When I'm feeling bad -- whether it's anxious, depressed or simply frustrated -- I often find myself wanting to seek comfort in the arms of a pint of chocolate ice cream or a bag of Doritos. I know I'm not alone. Psychologists call this emotional eating, and it is thought to be one of the major contributors to obesity in our country.
Americans are stressed out, and seeking treatment for anxiety and depression in record numbers. Experiencing all of those bad feelings each day leads us to consume more and more high-calorie junk food, in an attempt to make ourselves feel just a little bit better (ignoring the fact that binging almost inevitably leaves you feeling even worse).
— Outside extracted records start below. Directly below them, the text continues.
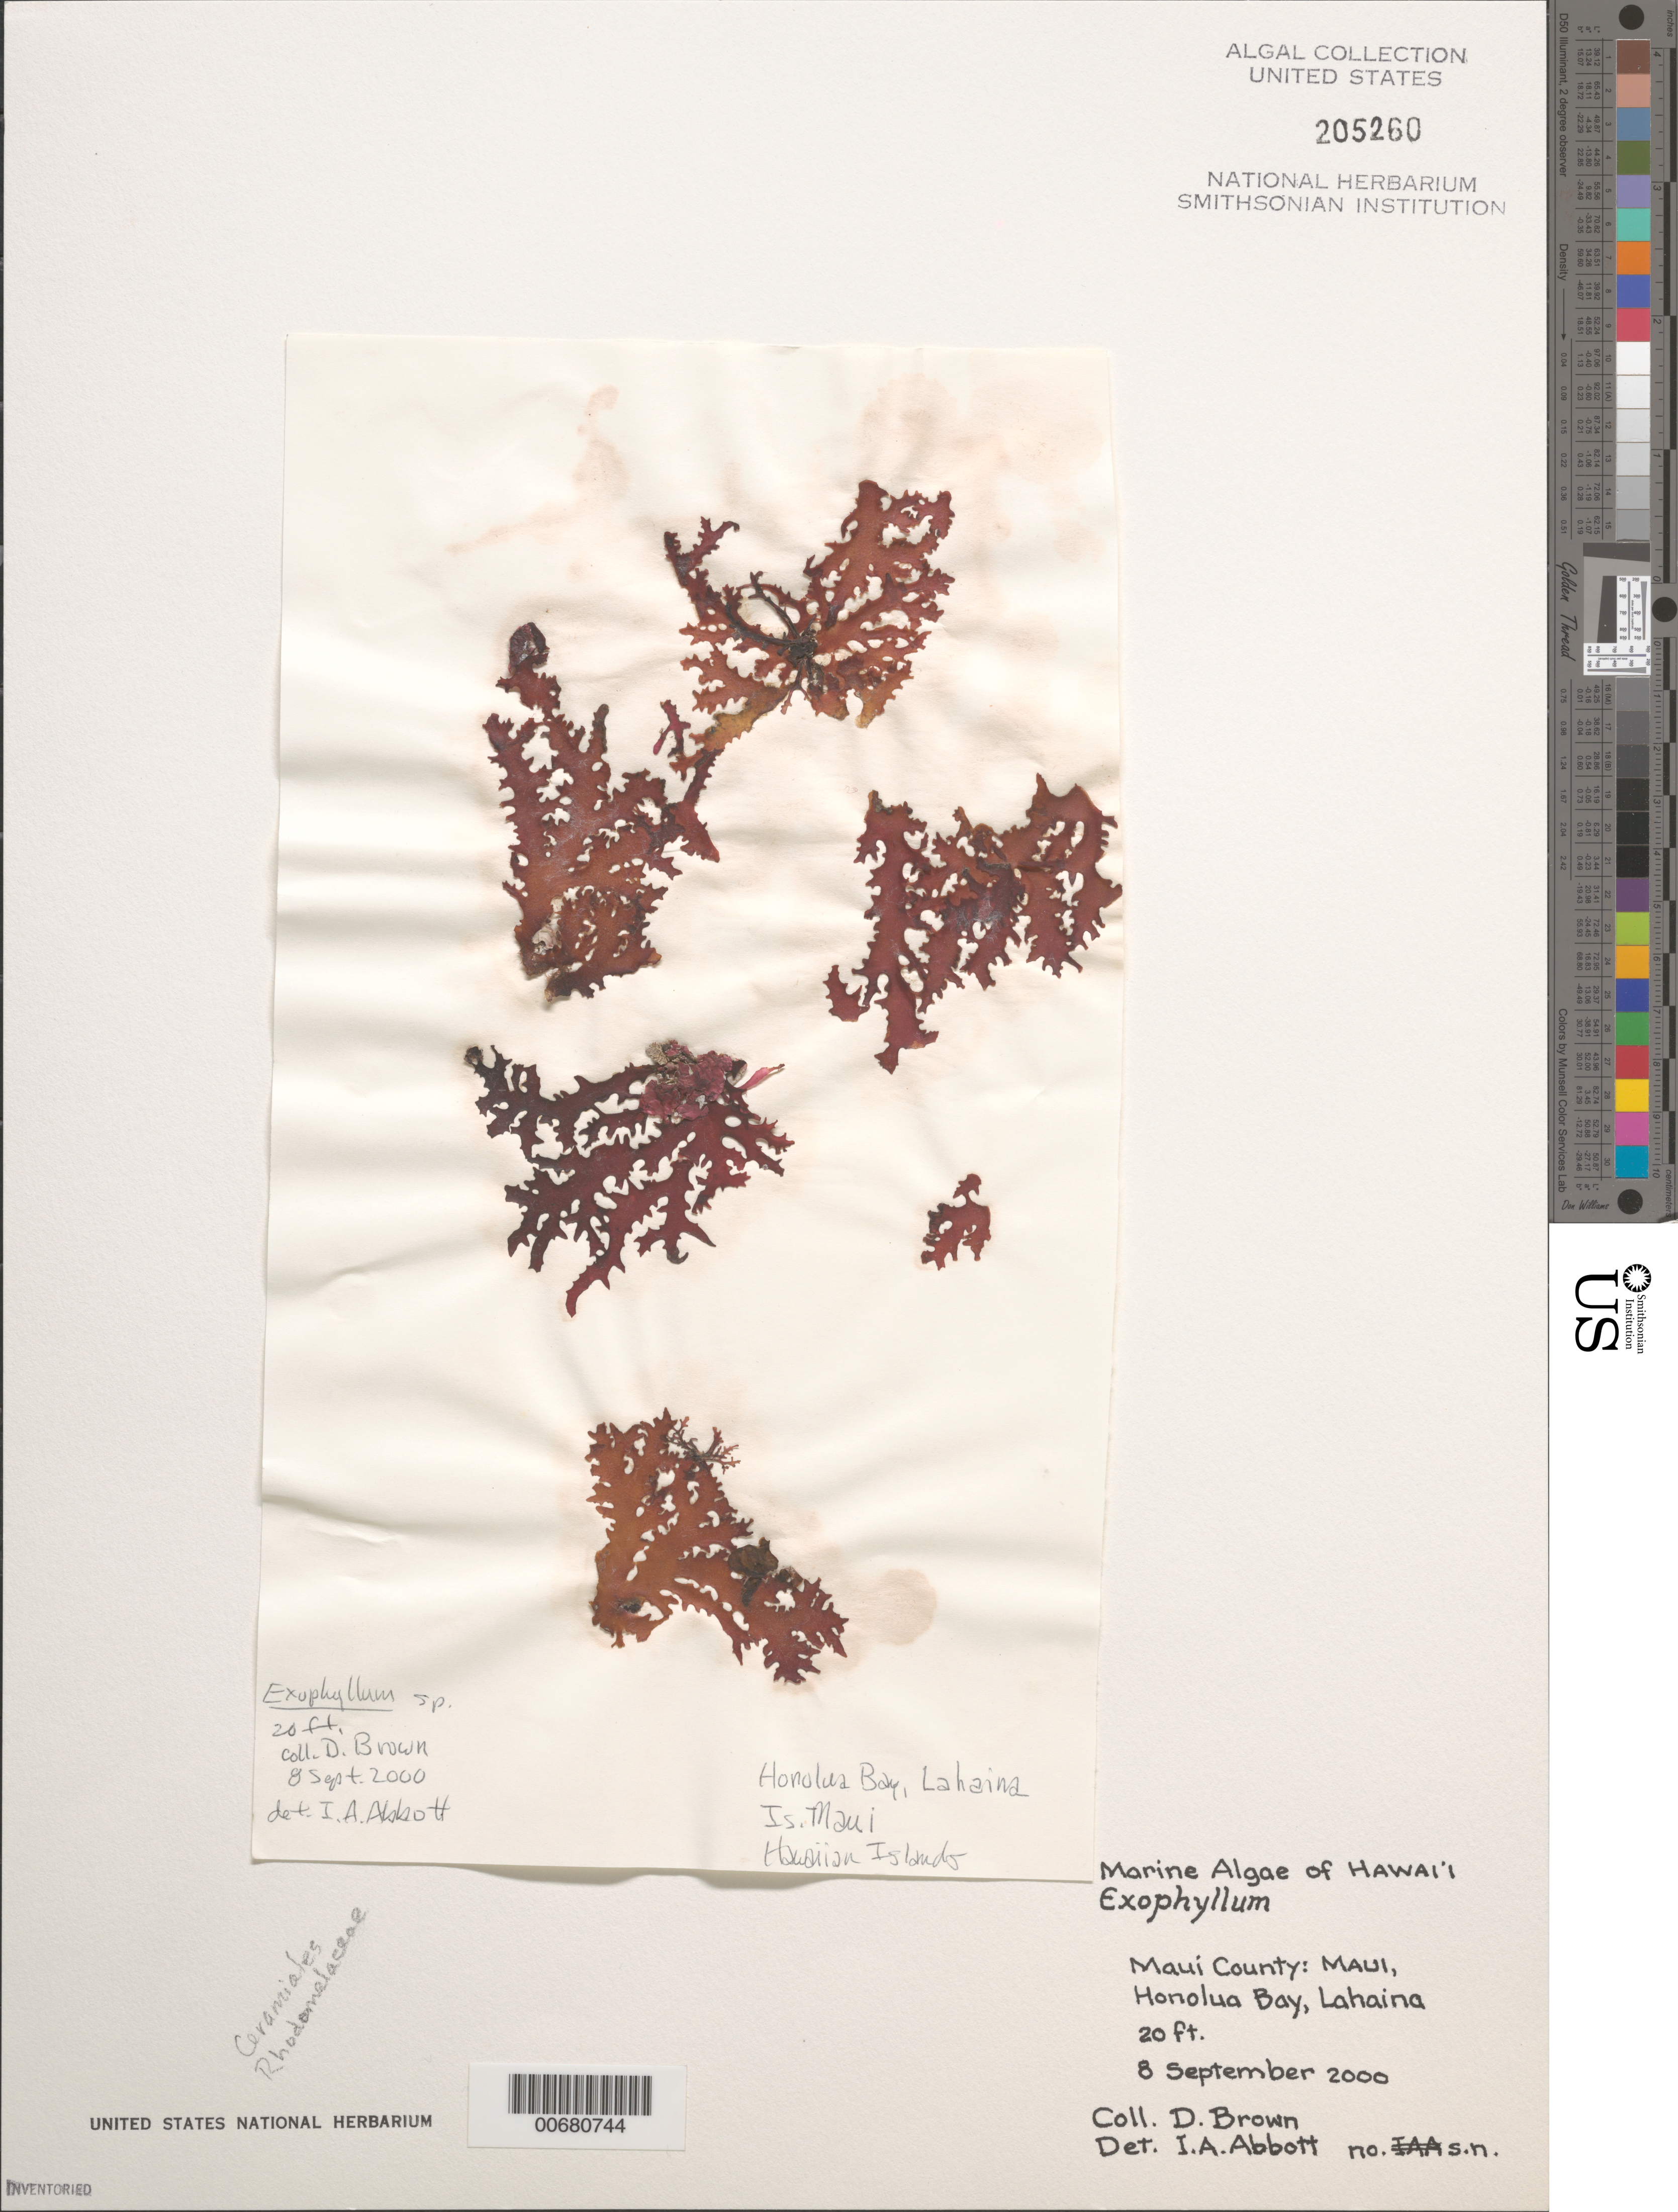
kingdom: Plantae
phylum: Rhodophyta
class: Florideophyceae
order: Ceramiales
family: Rhodomelaceae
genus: Exophyllum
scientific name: Exophyllum sp.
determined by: Abbott, Isabella A.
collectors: D. Brown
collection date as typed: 08 Sep 2000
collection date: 2000-09-08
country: United States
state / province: Hawaii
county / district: Maui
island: Maui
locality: Honolua Bay, Lahaina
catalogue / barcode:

At least, that's how most of us, including the psychologists, think emotional eating works. Only we may be wrong.
According to a recent study, feeling bad may not make you more likely to reach for comfort food. It turns out that it's how you deal with your bad feelings that determines whether or not you'll be brushing the potato chip crumbs off your pants.
Recent research shows that experiencing anxiety, depression or anger is only associated with emotional eating when we try to suppress our feelings -- to control them by not expressing them, by keeping them to ourselves and trying to push them out of our minds.
Aside from being a really lousy strategy for dealing with emotions for a whole host of other reasons, suppression is really hard to do. It relies heavily on, and often fully exhausts, your capacity for self-control. This leaves you unprotected -- completely vulnerable to temptation. And that is why we reach for "comfort" foods -- they are the sweet and salty snacks that we normally have more self-control to resist. But if you're using up all of your willpower trying to suppress your fear or sadness, then when the junk food appears you are practically a sitting duck.
So, how can we deal with our feelings in ways that don't leave us vulnerable to temptation? You can engage in what psychologists call cognitive reappraisal, which is really just a fancy way of saying "thinking differently." Try following these steps:
1. Don't hide from your feelings -- take a moment to examine them. In particular, focus on what's causing them. Why are you feeling so anxious, so frustrated, so down?
Next, try to think about the cause of your trouble in ways that diminish its impact:
2. Be objective (Would other people react this way? Am I over-reacting? Am blaming myself when I shouldn't? Am I being too pessimistic?)
3. Put it in perspective (In the scheme of things, is this really a big deal? If things don't work out this time, is it really the end of the world?)
4. See the silver lining (What have you learned? How will you take this knowledge with you and use it to grow and improve?)
Tackling your feelings head on, and thinking about them in ways that will actually help you to cope with the circumstances that caused them, may sound hard, but it actually uses less self-control than suppression.
New studies show that when people use this strategy to cope with their feelings, they don't succumb to the call of the cookie. And of course, they tend to feel better much more quickly. So it's not just a good way to stick to your diet -- it's a good way to become a happier person, too.